Armonio's comedy is one of the first plays ever staged in Venice, preceding by eight years the first performance of a drama by an ancient author, which, according to all major sources, dates back to 1508. In Sabellico' Opera, published in Venice in 1502, at p. 52 there is a letter addressed by him to Marco Armonio. In the letter, Sabellico, who had the chance to read the comedy before it was published and had attended firsthand its first staging, praises the work for the ‘argumentum, dignitas personarum, sententiarum gravitas, verba cum vetusta, tum figura et lepore Plautinis simillima”, using a terminology that is clearly taken from Aristotle's Poetics, whose first edition had appeared in Venice only a few years earlier (1498) in Lorenzo Valla's Latin translation. Sabellico also wrote a short poem in praise of the work and its author (compared to a new Plautus), which Armonio decided to include in the printed edition as the first of the encomiastic texts published at the end of the volume. The eulogies and the comparison with Plautus, Terentius, and Naevius (of whom Armonio is considered a reincarnation) are carried forward also in the following poems by Paolo da Canale and Girolamo Amaseo. The volumes finally closes with a prose letter to Armonio by the Agostinian father Jacopus Baptista from Ravenna, in which Armonio's other works, i.e., epigrammaton libelli, a panegyricus, a book of Silvae, libelli epistolarum, and orations, are listed. Jacobus Baptista also puts Armonio for his revival of ancient drama at the same cultural level of the dedicatee of the edition Pietro Pasqualigo who is compared to Socrates and Aristotle, of Marco Antonio Sabellico compared to Cicero and Livy, of the Venetian master painters Gentile and Giovanni Bellini, and of the sculptors Tullio and Antonio Lombardo.

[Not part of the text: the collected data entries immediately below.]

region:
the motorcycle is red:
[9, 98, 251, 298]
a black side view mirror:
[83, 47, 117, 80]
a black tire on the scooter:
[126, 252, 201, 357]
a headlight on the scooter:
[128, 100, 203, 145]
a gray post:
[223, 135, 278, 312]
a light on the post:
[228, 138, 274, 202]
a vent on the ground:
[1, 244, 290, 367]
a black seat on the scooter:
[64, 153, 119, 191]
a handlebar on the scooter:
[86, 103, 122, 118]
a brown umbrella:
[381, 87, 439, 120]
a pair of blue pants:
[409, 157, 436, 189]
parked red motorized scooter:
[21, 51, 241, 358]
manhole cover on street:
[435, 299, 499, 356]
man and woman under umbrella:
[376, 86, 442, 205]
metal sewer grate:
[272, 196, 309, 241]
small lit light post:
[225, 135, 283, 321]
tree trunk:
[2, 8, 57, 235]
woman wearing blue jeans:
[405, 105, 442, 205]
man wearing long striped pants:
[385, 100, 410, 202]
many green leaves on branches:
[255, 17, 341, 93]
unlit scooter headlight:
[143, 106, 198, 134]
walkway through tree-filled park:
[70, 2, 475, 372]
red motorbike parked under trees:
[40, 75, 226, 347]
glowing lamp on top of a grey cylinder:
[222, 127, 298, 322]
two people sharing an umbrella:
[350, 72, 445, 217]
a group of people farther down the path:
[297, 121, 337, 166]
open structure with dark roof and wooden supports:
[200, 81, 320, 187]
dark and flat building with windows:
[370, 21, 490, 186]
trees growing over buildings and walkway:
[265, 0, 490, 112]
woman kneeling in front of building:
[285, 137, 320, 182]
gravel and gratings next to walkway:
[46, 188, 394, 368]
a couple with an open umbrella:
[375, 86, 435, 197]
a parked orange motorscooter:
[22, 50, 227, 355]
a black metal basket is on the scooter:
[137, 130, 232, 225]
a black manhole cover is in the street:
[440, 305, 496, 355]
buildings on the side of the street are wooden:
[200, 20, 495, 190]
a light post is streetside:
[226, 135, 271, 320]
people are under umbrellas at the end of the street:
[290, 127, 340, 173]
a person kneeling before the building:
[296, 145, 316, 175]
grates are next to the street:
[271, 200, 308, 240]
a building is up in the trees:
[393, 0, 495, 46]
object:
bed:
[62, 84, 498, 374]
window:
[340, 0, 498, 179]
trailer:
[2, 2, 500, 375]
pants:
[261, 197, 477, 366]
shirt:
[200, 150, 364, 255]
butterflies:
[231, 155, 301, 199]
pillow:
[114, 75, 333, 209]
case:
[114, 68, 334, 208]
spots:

The Stephanium had a certain success also north of the Alps, especially in the circle of the Viennese humanists; it was in fact reprinted in Vienna by Hieronymus Vietor in 1515 and 1517. It was still read around the mid-century as attested by Lilio Gregorio Giraldi, who mentions it in his De poetis nostrorum temporum (1551) as one of the few modern dramas that stands the comparison with those of the ancient playwrights.

Not only Sabellico's account, but also the structure itself of the comedy clearly demonstrate that Armonio conceived the Stephanium for an actual staging. We know that he also played as an actor in it, but we don't know what part he chose for himself; maybe that of Geta, who is on stage more than any other character and clarifies the moral meaning of the play when he says: “pater avarus, filius prodigus, nihil est medii” (v. 398) (cf. W. Ludwig, Einleitung, in: G. Armonio, “Ioannis Harmonii Marsi Comoedia Stephanium”, Munich, 1971, pp. 9-87).

BMSTC Italian, 1465-1600, p. 323; Brunet, III, 1474; Edit 16, CNCE3064.